I'm working with three dataframes: df_1
, df_2
, and df_3
.
They have different numbers of rows and columns, and different information. Each dataframe is indexed by Country name, so that is what connects them all.
The idea is to find the intersection of the three and determine how many unique elements are lost when we do that intersecting.
I start by calling those df's from the function they were created in:
df_1, df_2, df_3 = load_data()
merged_1 = pd.merge(df_1, df_2, how = 'inner', left_index = True, right_index = True)
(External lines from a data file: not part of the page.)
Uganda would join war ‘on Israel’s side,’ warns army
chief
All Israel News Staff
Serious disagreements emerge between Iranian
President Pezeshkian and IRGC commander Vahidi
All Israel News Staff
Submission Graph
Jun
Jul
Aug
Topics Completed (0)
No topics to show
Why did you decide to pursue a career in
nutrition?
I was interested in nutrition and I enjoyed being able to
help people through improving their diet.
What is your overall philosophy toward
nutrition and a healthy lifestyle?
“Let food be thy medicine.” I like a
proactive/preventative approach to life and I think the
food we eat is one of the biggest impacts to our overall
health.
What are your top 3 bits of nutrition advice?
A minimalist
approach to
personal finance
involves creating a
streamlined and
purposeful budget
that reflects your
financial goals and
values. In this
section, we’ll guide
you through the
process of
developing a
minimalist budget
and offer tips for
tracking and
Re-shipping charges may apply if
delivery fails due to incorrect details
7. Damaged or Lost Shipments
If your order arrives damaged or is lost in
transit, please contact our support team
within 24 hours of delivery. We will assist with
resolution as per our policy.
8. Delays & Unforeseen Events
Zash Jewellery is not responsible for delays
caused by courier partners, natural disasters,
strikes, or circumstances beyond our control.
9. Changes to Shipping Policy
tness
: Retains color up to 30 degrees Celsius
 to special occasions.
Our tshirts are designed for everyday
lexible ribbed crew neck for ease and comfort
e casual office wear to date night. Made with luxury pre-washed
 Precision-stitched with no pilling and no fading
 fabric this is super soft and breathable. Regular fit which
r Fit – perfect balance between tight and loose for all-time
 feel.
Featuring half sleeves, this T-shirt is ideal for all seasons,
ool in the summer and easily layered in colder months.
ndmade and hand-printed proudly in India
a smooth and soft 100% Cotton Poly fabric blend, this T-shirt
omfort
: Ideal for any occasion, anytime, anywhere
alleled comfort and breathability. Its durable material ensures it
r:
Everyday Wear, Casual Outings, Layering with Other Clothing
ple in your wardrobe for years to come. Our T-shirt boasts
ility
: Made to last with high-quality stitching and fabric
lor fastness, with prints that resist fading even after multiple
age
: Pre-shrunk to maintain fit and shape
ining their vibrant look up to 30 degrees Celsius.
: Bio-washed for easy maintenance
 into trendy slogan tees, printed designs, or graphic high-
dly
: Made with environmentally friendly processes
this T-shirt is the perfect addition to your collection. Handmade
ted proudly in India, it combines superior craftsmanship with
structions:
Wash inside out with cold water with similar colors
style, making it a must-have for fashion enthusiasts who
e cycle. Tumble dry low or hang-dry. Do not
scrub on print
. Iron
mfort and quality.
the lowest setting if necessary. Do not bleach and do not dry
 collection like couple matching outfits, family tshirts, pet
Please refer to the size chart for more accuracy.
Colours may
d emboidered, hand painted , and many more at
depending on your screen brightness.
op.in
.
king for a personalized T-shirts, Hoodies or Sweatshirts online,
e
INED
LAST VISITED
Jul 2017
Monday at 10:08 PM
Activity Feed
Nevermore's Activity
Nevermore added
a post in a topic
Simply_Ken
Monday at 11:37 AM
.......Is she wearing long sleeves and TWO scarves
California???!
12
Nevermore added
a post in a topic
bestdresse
merged_2 = pd.merge(merged_1, df_3, how = 'inner', left_index = True, right_index = True)
unique_df_1 = pd.merge(df_1, merged_2, how = 'left', left_index = True, right_index = True,
indicator = True).query('_merge=="left_only"')
unique_df_2 = pd.merge(df_2, merged_2, how = 'left', left_index = True, right_index = True,
indicator = True).query('_merge=="left_only"')
unique_df_3 = pd.merge(df_3, merged_2, how = 'left', left_index = True, right_index = True,
indicator = True).query('_merge=="left_only"')
return (len(unique_df_1)+len(unique_df_2)+len(unique_df_3))
This is my very first post on stack overflow, so I hope I did everything correctly. Apologies if I did not or if my writing was not clear.